Supplied data:
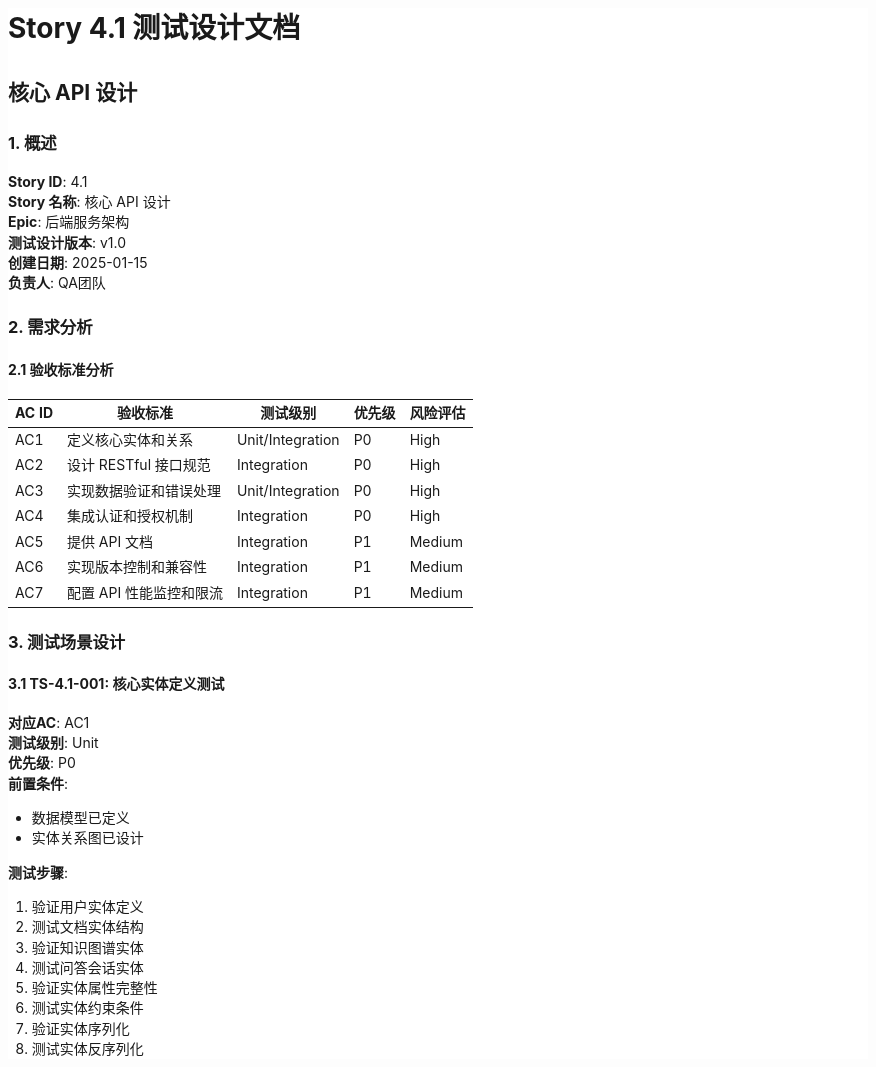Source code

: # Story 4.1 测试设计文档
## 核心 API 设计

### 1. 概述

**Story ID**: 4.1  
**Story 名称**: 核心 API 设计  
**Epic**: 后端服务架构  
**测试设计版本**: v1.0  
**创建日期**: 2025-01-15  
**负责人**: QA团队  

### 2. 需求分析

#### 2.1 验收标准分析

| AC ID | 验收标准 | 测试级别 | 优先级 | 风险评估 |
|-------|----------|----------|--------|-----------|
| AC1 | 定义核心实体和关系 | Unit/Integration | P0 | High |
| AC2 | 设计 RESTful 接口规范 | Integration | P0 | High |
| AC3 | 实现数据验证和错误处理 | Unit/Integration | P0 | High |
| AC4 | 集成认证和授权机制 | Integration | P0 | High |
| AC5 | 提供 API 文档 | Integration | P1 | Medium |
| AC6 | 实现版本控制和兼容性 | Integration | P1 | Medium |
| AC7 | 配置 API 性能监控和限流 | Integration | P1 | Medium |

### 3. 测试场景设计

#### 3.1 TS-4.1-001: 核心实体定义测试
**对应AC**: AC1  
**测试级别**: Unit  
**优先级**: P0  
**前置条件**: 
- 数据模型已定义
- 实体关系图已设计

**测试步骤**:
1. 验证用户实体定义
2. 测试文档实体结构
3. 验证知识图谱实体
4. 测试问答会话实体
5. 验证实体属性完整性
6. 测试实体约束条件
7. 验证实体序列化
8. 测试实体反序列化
* * *
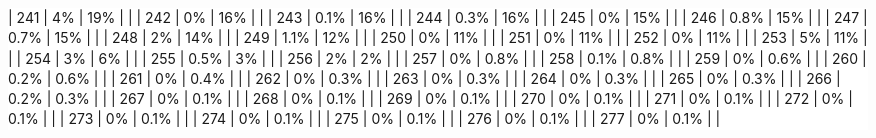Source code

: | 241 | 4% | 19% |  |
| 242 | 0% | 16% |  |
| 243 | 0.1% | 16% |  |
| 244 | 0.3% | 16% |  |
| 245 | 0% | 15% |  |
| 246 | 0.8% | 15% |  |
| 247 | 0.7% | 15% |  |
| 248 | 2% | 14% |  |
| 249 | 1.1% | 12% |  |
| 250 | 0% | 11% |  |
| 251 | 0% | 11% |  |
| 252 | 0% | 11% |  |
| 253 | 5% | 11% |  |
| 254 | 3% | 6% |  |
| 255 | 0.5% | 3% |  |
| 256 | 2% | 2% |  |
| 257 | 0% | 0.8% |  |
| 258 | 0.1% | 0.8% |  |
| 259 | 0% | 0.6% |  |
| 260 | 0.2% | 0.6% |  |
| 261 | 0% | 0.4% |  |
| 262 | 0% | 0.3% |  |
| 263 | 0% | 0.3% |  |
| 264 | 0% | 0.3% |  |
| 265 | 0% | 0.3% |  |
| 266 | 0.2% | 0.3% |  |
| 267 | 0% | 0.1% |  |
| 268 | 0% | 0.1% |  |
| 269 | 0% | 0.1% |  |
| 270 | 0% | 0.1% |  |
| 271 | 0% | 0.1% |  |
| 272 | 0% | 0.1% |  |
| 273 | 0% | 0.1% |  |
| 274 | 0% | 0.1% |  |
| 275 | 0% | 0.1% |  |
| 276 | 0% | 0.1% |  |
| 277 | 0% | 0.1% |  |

Exercise requirements:
When you reach the line holding "### 2. 需求分析" in the records above, begin reproducing exactly, stop after the line holding "实现版本控制和兼容性 | Integration | P1 | Medium |", and output nothing else.

Exercise solution:
### 2. 需求分析

#### 2.1 验收标准分析

| AC ID | 验收标准 | 测试级别 | 优先级 | 风险评估 |
|-------|----------|----------|--------|-----------|
| AC1 | 定义核心实体和关系 | Unit/Integration | P0 | High |
| AC2 | 设计 RESTful 接口规范 | Integration | P0 | High |
| AC3 | 实现数据验证和错误处理 | Unit/Integration | P0 | High |
| AC4 | 集成认证和授权机制 | Integration | P0 | High |
| AC5 | 提供 API 文档 | Integration | P1 | Medium |
| AC6 | 实现版本控制和兼容性 | Integration | P1 | Medium |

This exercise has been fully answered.